**Data section:**
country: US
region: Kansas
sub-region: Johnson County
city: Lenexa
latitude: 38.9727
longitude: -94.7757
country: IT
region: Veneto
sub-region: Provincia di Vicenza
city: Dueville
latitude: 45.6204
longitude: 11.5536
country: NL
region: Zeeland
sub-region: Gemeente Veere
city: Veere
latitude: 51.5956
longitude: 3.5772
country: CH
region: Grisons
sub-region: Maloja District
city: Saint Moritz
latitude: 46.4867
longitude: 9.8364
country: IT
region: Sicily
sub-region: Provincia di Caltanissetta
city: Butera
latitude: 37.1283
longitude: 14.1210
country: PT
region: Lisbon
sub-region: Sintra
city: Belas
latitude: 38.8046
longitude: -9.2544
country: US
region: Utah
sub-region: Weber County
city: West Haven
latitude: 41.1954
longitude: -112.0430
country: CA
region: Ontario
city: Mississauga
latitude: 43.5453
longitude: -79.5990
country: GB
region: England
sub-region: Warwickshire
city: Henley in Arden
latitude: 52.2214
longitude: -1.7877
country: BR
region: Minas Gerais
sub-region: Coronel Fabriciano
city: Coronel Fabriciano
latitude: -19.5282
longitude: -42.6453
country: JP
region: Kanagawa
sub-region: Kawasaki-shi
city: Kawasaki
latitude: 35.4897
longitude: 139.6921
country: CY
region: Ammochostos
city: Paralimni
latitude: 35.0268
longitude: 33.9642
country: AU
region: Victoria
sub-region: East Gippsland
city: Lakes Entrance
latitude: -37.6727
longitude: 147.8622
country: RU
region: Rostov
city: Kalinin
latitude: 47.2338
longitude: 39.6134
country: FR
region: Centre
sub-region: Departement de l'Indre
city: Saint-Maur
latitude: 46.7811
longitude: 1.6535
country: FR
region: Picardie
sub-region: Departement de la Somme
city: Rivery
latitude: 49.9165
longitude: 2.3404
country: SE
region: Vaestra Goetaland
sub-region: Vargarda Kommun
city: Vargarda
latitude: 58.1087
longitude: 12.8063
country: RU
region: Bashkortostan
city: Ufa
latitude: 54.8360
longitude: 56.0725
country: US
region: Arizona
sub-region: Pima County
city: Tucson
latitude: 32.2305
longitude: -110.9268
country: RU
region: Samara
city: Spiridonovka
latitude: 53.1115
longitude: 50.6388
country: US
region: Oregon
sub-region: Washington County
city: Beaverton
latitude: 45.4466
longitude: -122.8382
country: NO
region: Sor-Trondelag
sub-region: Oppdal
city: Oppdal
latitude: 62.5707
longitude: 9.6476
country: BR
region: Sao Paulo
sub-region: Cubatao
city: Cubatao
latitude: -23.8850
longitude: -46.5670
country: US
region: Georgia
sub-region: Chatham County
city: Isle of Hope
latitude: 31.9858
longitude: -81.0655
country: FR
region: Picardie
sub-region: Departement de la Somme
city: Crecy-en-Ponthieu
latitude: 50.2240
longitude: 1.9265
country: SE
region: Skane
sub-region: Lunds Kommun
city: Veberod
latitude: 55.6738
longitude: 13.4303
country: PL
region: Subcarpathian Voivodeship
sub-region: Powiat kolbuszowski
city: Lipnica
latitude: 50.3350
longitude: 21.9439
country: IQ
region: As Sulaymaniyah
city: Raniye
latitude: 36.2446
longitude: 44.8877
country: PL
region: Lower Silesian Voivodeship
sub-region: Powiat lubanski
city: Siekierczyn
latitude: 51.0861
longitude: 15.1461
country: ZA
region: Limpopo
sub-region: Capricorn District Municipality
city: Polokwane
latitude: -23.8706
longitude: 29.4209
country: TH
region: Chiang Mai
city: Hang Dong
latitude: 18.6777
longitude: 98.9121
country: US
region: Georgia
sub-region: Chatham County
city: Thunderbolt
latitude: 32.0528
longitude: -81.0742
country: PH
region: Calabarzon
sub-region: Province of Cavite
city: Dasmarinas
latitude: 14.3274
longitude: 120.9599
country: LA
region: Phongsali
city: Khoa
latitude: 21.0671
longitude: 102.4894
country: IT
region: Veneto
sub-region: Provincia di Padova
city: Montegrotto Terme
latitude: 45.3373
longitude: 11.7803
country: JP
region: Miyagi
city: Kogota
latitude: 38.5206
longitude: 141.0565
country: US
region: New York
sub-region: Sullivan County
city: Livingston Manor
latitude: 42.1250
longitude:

**Job:** Retype every line of the records above without any changes.

**Solution to this exercise:**
country: US
region: Kansas
sub-region: Johnson County
city: Lenexa
latitude: 38.9727
longitude: -94.7757
country: IT
region: Veneto
sub-region: Provincia di Vicenza
city: Dueville
latitude: 45.6204
longitude: 11.5536
country: NL
region: Zeeland
sub-region: Gemeente Veere
city: Veere
latitude: 51.5956
longitude: 3.5772
country: CH
region: Grisons
sub-region: Maloja District
city: Saint Moritz
latitude: 46.4867
longitude: 9.8364
country: IT
region: Sicily
sub-region: Provincia di Caltanissetta
city: Butera
latitude: 37.1283
longitude: 14.1210
country: PT
region: Lisbon
sub-region: Sintra
city: Belas
latitude: 38.8046
longitude: -9.2544
country: US
region: Utah
sub-region: Weber County
city: West Haven
latitude: 41.1954
longitude: -112.0430
country: CA
region: Ontario
city: Mississauga
latitude: 43.5453
longitude: -79.5990
country: GB
region: England
sub-region: Warwickshire
city: Henley in Arden
latitude: 52.2214
longitude: -1.7877
country: BR
region: Minas Gerais
sub-region: Coronel Fabriciano
city: Coronel Fabriciano
latitude: -19.5282
longitude: -42.6453
country: JP
region: Kanagawa
sub-region: Kawasaki-shi
city: Kawasaki
latitude: 35.4897
longitude: 139.6921
country: CY
region: Ammochostos
city: Paralimni
latitude: 35.0268
longitude: 33.9642
country: AU
region: Victoria
sub-region: East Gippsland
city: Lakes Entrance
latitude: -37.6727
longitude: 147.8622
country: RU
region: Rostov
city: Kalinin
latitude: 47.2338
longitude: 39.6134
country: FR
region: Centre
sub-region: Departement de l'Indre
city: Saint-Maur
latitude: 46.7811
longitude: 1.6535
country: FR
region: Picardie
sub-region: Departement de la Somme
city: Rivery
latitude: 49.9165
longitude: 2.3404
country: SE
region: Vaestra Goetaland
sub-region: Vargarda Kommun
city: Vargarda
latitude: 58.1087
longitude: 12.8063
country: RU
region: Bashkortostan
city: Ufa
latitude: 54.8360
longitude: 56.0725
country: US
region: Arizona
sub-region: Pima County
city: Tucson
latitude: 32.2305
longitude: -110.9268
country: RU
region: Samara
city: Spiridonovka
latitude: 53.1115
longitude: 50.6388
country: US
region: Oregon
sub-region: Washington County
city: Beaverton
latitude: 45.4466
longitude: -122.8382
country: NO
region: Sor-Trondelag
sub-region: Oppdal
city: Oppdal
latitude: 62.5707
longitude: 9.6476
country: BR
region: Sao Paulo
sub-region: Cubatao
city: Cubatao
latitude: -23.8850
longitude: -46.5670
country: US
region: Georgia
sub-region: Chatham County
city: Isle of Hope
latitude: 31.9858
longitude: -81.0655
country: FR
region: Picardie
sub-region: Departement de la Somme
city: Crecy-en-Ponthieu
latitude: 50.2240
longitude: 1.9265
country: SE
region: Skane
sub-region: Lunds Kommun
city: Veberod
latitude: 55.6738
longitude: 13.4303
country: PL
region: Subcarpathian Voivodeship
sub-region: Powiat kolbuszowski
city: Lipnica
latitude: 50.3350
longitude: 21.9439
country: IQ
region: As Sulaymaniyah
city: Raniye
latitude: 36.2446
longitude: 44.8877
country: PL
region: Lower Silesian Voivodeship
sub-region: Powiat lubanski
city: Siekierczyn
latitude: 51.0861
longitude: 15.1461
country: ZA
region: Limpopo
sub-region: Capricorn District Municipality
city: Polokwane
latitude: -23.8706
longitude: 29.4209
country: TH
region: Chiang Mai
city: Hang Dong
latitude: 18.6777
longitude: 98.9121
country: US
region: Georgia
sub-region: Chatham County
city: Thunderbolt
latitude: 32.0528
longitude: -81.0742
country: PH
region: Calabarzon
sub-region: Province of Cavite
city: Dasmarinas
latitude: 14.3274
longitude: 120.9599
country: LA
region: Phongsali
city: Khoa
latitude: 21.0671
longitude: 102.4894
country: IT
region: Veneto
sub-region: Provincia di Padova
city: Montegrotto Terme
latitude: 45.3373
longitude: 11.7803
country: JP
region: Miyagi
city: Kogota
latitude: 38.5206
longitude: 141.0565
country: US
region: New York
sub-region: Sullivan County
city: Livingston Manor
latitude: 42.1250
longitude:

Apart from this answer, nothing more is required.